Problem description. Set down the records again. Every word and mark must match exactly.

Excerpts from a dataset:
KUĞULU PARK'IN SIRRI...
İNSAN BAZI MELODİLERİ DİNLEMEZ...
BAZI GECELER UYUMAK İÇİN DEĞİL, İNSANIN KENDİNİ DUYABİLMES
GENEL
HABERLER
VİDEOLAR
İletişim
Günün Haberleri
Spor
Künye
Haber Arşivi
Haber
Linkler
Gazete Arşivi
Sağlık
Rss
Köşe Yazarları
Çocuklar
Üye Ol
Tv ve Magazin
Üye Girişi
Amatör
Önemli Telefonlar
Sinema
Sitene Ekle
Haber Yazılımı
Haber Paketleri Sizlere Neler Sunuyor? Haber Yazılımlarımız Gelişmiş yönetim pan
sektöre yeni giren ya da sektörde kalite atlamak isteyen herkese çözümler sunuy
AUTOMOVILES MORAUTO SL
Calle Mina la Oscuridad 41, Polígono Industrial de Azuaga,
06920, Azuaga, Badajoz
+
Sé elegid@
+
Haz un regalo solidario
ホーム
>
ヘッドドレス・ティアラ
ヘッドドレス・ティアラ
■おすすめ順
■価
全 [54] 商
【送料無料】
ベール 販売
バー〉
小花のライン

Final answer.
KUĞULU PARK'IN SIRRI...
İNSAN BAZI MELODİLERİ DİNLEMEZ...
BAZI GECELER UYUMAK İÇİN DEĞİL, İNSANIN KENDİNİ DUYABİLMES
GENEL
HABERLER
VİDEOLAR
İletişim
Günün Haberleri
Spor
Künye
Haber Arşivi
Haber
Linkler
Gazete Arşivi
Sağlık
Rss
Köşe Yazarları
Çocuklar
Üye Ol
Tv ve Magazin
Üye Girişi
Amatör
Önemli Telefonlar
Sinema
Sitene Ekle
Haber Yazılımı
Haber Paketleri Sizlere Neler Sunuyor? Haber Yazılımlarımız Gelişmiş yönetim pan
sektöre yeni giren ya da sektörde kalite atlamak isteyen herkese çözümler sunuy
AUTOMOVILES MORAUTO SL
Calle Mina la Oscuridad 41, Polígono Industrial de Azuaga,
06920, Azuaga, Badajoz
+
Sé elegid@
+
Haz un regalo solidario
ホーム
>
ヘッドドレス・ティアラ
ヘッドドレス・ティアラ
■おすすめ順
■価
全 [54] 商
【送料無料】
ベール 販売
バー〉
小花のライン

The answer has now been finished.